* **TO DO**
Please state the number of lines in the material below that contain "Ximenez", with no other words.
┌────────
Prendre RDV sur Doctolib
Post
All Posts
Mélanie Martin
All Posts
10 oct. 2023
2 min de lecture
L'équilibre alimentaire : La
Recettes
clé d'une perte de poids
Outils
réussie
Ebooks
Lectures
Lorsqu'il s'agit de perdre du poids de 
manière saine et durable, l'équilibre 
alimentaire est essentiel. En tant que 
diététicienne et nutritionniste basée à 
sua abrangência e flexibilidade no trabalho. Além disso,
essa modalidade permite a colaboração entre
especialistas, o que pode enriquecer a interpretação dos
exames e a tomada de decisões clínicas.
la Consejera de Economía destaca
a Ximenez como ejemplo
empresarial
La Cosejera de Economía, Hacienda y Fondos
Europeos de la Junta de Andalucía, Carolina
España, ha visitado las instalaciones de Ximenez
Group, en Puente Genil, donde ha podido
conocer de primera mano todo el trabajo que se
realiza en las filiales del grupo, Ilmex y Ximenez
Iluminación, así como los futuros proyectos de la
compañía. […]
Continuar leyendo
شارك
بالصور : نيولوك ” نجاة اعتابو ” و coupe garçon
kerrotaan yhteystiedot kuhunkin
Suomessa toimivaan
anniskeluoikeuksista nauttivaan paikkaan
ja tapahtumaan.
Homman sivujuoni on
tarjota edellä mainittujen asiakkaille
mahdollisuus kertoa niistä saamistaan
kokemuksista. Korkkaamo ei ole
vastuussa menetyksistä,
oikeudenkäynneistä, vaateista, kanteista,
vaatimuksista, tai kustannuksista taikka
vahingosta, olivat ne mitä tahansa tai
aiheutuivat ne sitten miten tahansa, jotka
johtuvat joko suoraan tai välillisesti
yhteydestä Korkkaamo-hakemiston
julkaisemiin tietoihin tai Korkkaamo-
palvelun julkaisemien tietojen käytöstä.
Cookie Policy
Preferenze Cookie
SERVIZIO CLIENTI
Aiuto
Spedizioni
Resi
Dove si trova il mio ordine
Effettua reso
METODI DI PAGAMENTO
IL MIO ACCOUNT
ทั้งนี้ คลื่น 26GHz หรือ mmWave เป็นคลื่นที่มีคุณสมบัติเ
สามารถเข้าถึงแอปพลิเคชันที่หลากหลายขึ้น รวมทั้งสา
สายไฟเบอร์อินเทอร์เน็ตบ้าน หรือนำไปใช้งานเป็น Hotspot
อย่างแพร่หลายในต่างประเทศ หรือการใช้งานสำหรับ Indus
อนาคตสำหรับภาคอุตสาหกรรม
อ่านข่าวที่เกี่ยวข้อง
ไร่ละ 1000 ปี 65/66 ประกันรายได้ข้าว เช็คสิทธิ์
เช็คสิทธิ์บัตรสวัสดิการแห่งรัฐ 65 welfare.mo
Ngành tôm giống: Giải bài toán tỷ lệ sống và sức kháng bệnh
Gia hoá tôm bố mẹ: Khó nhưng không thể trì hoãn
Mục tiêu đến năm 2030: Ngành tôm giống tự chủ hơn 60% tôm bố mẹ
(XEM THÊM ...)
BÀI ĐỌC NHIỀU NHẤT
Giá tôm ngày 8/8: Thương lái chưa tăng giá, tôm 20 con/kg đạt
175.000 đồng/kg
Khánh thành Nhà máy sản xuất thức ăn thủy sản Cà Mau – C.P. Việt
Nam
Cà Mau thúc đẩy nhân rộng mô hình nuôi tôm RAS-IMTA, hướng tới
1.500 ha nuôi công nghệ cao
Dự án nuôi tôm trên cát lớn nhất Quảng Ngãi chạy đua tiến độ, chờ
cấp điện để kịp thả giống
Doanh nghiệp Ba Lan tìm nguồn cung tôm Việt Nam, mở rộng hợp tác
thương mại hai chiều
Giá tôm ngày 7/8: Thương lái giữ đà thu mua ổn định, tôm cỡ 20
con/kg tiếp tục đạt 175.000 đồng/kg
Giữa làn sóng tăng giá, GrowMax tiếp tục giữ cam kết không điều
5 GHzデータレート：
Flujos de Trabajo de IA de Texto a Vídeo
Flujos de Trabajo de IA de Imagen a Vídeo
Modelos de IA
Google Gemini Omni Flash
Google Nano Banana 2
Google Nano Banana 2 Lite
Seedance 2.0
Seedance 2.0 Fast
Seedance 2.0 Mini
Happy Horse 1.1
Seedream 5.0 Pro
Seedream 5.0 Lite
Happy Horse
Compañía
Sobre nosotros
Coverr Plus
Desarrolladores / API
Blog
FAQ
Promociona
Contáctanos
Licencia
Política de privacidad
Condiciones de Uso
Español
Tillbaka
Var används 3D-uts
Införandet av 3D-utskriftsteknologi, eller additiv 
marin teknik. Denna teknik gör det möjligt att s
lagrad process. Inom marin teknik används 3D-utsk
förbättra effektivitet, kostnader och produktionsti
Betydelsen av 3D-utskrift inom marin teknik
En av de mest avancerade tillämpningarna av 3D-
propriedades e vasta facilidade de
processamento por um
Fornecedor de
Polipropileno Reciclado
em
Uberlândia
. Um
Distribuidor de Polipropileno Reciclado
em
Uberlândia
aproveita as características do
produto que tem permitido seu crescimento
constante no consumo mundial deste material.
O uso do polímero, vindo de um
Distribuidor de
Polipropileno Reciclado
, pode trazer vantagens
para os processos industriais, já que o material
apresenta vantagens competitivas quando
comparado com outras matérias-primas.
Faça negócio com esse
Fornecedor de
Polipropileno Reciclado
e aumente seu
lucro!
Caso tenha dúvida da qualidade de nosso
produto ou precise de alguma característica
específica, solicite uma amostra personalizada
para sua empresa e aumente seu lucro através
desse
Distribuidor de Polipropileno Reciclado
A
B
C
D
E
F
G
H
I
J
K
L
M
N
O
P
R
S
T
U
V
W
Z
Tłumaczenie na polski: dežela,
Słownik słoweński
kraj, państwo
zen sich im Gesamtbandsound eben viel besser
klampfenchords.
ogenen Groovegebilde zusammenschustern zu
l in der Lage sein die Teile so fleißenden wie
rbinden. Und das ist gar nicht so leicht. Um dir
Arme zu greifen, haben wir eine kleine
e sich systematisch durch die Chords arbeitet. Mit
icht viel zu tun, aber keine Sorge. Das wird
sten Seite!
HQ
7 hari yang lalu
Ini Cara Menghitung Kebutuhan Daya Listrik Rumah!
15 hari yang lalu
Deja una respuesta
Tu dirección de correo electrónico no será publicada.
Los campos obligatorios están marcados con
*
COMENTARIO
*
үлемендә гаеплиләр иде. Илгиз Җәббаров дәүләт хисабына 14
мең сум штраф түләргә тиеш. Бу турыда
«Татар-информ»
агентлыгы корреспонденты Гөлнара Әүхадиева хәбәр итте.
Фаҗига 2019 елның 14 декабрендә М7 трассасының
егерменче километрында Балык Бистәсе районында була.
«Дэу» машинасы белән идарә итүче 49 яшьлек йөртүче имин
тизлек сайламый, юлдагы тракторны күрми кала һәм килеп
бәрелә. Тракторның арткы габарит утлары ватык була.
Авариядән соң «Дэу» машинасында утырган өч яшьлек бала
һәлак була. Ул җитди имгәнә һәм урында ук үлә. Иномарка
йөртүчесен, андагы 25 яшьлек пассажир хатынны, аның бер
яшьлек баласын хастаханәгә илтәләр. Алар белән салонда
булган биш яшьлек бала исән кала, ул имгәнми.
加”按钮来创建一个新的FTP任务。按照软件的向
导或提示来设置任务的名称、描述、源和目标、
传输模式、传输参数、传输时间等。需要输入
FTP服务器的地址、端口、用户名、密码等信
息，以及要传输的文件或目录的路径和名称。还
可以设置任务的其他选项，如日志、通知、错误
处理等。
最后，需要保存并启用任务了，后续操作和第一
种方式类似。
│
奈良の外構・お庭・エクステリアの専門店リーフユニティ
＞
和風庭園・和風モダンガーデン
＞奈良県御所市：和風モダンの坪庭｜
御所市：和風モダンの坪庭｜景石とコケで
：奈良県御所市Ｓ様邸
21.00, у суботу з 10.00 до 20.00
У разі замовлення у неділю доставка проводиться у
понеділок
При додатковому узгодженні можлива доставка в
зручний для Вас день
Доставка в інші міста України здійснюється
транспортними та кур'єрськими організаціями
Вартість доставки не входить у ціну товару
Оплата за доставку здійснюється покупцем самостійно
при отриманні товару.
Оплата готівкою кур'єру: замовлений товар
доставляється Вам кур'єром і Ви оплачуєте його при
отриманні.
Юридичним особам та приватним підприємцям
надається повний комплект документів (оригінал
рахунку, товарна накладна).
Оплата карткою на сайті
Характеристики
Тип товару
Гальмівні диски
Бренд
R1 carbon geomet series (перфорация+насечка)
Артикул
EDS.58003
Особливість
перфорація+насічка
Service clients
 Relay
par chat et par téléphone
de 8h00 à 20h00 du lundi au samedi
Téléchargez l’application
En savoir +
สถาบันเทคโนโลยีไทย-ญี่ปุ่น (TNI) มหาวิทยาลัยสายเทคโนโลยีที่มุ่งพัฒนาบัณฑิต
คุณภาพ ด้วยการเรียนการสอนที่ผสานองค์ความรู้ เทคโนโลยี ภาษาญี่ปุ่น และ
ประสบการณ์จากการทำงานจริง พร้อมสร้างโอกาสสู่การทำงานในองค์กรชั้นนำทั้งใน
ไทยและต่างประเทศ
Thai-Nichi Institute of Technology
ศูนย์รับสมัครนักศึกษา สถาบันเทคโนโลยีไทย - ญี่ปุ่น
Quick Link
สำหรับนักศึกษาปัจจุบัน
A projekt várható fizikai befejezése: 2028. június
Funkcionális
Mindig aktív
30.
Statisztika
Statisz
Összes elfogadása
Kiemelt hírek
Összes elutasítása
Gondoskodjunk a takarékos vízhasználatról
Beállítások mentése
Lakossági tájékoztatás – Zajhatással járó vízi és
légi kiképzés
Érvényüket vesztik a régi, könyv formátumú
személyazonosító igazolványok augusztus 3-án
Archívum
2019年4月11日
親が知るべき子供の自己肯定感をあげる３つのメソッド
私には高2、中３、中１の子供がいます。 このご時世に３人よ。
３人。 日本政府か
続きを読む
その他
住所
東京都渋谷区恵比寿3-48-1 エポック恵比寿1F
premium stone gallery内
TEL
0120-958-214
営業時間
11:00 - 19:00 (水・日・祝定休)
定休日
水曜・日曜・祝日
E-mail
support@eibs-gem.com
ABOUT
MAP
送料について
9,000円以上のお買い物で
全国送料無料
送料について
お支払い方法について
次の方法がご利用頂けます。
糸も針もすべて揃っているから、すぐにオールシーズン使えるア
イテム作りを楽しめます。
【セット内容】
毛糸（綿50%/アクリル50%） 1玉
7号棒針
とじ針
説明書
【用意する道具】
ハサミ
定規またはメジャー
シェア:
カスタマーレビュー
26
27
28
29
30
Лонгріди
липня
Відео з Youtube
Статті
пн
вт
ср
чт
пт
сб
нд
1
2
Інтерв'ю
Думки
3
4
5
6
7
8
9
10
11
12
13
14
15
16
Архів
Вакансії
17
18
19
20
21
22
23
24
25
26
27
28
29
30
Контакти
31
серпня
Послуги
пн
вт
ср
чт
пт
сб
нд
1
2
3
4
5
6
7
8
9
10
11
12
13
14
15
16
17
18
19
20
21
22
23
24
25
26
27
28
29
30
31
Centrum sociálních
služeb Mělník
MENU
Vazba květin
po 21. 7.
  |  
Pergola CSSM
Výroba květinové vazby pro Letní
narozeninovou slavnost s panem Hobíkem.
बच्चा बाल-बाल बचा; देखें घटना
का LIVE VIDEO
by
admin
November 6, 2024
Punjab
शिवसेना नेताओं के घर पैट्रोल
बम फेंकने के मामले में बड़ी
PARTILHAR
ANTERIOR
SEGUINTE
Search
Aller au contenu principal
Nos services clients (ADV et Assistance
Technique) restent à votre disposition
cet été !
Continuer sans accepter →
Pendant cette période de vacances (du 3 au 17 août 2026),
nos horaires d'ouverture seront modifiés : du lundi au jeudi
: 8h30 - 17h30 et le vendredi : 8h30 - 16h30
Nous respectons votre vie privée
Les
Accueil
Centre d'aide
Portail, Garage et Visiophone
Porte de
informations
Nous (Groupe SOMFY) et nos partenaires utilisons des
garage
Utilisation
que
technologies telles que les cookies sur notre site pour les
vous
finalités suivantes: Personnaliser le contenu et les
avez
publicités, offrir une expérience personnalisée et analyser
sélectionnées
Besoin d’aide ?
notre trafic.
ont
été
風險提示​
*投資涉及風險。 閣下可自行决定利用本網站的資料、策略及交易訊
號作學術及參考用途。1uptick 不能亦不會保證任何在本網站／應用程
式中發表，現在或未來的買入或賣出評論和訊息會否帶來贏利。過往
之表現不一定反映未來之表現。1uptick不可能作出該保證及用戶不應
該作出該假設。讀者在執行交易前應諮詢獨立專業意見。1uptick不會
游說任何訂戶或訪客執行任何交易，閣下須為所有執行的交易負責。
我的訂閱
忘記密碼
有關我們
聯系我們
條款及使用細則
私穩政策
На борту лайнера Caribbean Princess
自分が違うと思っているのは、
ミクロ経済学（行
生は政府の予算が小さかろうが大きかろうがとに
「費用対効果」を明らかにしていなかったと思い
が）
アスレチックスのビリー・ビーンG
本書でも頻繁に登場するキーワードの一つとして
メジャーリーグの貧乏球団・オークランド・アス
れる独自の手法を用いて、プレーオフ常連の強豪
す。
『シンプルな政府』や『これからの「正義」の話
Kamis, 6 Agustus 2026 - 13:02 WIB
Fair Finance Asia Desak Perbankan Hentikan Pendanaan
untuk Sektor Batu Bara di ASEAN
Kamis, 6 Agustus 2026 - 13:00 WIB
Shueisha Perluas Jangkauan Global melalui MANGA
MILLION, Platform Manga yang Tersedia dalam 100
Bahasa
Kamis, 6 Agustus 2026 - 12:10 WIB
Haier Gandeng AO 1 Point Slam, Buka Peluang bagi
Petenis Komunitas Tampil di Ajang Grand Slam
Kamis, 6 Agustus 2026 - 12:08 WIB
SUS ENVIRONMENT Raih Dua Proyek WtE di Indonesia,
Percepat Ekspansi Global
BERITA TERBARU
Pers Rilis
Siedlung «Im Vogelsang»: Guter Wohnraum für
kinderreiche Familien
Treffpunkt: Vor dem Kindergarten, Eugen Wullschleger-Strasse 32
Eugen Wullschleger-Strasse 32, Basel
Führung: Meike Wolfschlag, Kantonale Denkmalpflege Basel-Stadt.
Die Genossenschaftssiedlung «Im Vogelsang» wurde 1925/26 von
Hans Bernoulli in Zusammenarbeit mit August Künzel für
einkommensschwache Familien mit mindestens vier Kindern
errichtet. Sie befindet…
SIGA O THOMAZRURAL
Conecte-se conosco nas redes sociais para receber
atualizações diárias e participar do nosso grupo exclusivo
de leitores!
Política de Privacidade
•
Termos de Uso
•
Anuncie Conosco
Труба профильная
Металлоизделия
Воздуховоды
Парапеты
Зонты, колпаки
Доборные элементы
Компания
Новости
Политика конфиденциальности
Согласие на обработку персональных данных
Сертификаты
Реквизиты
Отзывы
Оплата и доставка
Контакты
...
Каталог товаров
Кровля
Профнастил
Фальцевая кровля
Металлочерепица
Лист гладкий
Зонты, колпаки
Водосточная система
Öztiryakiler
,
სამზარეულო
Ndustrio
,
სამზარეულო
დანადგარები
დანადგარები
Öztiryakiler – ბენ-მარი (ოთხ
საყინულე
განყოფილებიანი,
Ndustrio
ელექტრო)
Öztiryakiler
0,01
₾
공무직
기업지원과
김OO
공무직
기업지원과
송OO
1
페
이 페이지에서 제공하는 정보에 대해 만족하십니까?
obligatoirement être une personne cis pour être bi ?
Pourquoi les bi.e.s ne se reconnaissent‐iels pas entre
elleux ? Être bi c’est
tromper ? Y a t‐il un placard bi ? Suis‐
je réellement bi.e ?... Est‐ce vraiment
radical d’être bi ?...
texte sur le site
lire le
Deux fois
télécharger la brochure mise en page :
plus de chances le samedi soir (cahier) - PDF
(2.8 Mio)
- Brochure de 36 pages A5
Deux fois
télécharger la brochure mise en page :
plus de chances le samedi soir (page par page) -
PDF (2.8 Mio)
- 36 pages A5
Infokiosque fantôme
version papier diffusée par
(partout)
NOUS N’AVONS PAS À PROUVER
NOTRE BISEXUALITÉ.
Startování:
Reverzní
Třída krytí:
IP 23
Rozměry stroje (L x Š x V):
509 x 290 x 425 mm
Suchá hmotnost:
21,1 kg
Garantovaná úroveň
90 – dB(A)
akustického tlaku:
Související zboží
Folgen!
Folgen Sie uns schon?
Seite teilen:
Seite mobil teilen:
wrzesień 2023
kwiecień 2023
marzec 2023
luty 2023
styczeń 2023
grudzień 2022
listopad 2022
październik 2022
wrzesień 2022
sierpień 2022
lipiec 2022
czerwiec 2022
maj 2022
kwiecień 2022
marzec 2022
└────────
* **EXPECTED OUTPUT**
3